Replace “cult leader” with “Jesus Christ” (or Yeshua, as he is called here), and you have the plot to this film.
This is a fresh take on the often told story of Christ. Approaching from the Roman side after his resurrection as essentially a crime procedural is definitely inspired. With Easter fast approaching, it will be interesting to see if the film has legs enough to last to the holiday it is all about.
2. Race (Focus Features, 2,369 Theaters,134 Minutes, Rated PG-13 for thematic elements and language, Rotten Tomatoes Tomatometer at press time: 61% Fresh [84 reviews]): In 1936, Adolph Hitler had been in power for about 3 years, and his idea of an Aryan master race was starting to gain traction. Proof that people with blonde hair, blue eyes and white skin were far superior to other, inferior races would be seen at the Berlin Olympics that year.

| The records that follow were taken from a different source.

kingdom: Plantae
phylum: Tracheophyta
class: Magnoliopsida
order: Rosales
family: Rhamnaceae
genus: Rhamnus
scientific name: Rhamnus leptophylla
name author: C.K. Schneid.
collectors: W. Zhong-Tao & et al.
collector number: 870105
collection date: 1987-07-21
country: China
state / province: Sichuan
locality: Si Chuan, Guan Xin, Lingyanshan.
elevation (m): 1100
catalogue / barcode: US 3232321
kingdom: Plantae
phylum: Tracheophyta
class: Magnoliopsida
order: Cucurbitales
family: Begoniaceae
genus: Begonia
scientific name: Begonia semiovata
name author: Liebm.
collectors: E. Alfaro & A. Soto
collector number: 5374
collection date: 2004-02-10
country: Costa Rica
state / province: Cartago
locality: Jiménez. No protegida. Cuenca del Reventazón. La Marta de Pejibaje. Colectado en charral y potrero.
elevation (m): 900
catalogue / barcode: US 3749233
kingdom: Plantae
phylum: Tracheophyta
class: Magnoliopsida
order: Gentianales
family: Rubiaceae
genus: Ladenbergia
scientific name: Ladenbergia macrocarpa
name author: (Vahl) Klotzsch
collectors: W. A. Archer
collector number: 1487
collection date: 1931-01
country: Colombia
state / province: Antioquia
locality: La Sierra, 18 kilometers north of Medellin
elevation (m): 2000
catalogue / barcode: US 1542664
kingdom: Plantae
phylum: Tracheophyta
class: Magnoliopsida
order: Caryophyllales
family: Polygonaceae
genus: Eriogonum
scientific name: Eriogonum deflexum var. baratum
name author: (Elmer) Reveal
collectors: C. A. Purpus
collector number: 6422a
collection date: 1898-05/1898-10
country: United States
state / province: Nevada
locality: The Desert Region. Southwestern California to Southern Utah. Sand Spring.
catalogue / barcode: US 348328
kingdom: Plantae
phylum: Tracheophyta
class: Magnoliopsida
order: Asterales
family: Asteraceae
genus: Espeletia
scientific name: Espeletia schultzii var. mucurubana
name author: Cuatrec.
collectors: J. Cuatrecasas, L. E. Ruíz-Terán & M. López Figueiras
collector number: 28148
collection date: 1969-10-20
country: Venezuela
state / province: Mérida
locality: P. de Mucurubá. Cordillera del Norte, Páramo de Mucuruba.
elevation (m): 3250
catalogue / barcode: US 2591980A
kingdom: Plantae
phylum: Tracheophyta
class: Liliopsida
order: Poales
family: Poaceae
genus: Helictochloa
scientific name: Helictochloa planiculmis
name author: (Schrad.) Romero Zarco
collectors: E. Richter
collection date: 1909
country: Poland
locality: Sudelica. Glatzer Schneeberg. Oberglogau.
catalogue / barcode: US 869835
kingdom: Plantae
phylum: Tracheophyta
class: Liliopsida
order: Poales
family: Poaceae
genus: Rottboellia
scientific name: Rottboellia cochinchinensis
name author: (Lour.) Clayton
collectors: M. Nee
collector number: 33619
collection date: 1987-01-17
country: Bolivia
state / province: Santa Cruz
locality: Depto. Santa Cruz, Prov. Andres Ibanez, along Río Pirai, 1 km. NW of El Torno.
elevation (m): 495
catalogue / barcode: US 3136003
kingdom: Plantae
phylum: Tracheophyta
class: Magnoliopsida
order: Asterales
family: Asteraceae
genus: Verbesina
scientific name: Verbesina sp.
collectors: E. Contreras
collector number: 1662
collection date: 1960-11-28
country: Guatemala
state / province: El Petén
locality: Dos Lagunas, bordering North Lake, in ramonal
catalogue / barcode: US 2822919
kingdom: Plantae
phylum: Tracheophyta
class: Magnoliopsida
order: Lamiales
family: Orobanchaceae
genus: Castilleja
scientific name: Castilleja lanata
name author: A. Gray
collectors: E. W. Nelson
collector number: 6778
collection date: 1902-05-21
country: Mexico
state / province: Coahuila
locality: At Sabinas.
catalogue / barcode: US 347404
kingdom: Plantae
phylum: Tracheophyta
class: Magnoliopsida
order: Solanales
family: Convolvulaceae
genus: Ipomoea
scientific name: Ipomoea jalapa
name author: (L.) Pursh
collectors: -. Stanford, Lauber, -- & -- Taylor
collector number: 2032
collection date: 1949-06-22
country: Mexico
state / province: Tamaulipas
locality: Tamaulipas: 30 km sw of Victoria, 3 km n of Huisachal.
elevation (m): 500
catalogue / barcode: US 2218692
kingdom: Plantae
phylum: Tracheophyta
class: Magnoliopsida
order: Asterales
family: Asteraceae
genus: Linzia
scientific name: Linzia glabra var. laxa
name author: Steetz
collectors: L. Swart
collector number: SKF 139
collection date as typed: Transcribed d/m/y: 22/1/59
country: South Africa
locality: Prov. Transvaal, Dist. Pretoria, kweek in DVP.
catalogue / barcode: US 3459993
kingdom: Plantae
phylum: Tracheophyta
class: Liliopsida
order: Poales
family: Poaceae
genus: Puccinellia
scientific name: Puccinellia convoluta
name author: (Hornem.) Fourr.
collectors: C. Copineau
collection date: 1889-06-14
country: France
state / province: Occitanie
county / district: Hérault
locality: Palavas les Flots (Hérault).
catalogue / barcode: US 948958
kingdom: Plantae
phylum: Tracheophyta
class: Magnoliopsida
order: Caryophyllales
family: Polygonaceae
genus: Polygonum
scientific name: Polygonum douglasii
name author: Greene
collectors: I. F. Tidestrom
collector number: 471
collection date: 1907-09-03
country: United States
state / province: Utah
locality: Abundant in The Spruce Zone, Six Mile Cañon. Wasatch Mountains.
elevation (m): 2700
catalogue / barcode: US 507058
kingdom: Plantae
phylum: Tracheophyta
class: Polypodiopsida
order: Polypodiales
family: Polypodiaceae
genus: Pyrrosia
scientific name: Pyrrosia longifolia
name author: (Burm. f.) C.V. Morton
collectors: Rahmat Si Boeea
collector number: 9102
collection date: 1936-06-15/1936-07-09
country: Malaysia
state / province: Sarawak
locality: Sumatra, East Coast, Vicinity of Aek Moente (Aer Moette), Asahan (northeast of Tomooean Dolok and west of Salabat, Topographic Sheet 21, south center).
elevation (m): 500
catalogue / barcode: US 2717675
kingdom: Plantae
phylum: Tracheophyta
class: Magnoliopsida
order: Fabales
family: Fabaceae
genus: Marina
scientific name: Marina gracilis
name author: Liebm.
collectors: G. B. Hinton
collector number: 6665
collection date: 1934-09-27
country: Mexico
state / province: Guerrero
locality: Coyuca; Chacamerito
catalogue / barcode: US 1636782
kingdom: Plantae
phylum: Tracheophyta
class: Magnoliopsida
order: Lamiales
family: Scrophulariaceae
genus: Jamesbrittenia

Enter Jesse Owens. The African-American was the antithesis of Hitler’s ideal. According to Hitler’s logic, Owens should have finished last in every event he competed in. Instead, he won four gold medals and set one world record in the games.
As a WWII era buff, this is one of my favorite stories from the time. This is the first scripted film to focus on that event, so, if you want to see it dramatized, here you go.
3. The Witch (A24, 2,046 Theaters, 93 Minutes, Rated R for disturbing violent content and graphic nudity, Rotten Tomatoes Tomatometer at press time: 88% Fresh [127 reviews]): Back in the 1600’s in New England, being weird could have you accused of being a witch. And this was no joke, the accusation usually was followed by a trial and an innocent person being put to death.
This film plays into that paranoia, but this time the witches are real. When the infant son of a Christian family is kidnapped and their crops start failing, the family believes witchcraft is involved. As the bad thing continue happening, the family starts to unravel and their faith is tested far beyond the breaking point.
The film won first time writer/director Robert Eggers the award for directing in the drama category at the 2015 Sundance Film Festival, and has the best reviews of a horror film in a long time. And if you horror fans need more encouragement to go see it, a master of the genre has some good things to say about it:
The Witch scared the hell out of me. And it’s a real movie, tense and thought-provoking as well as visceral.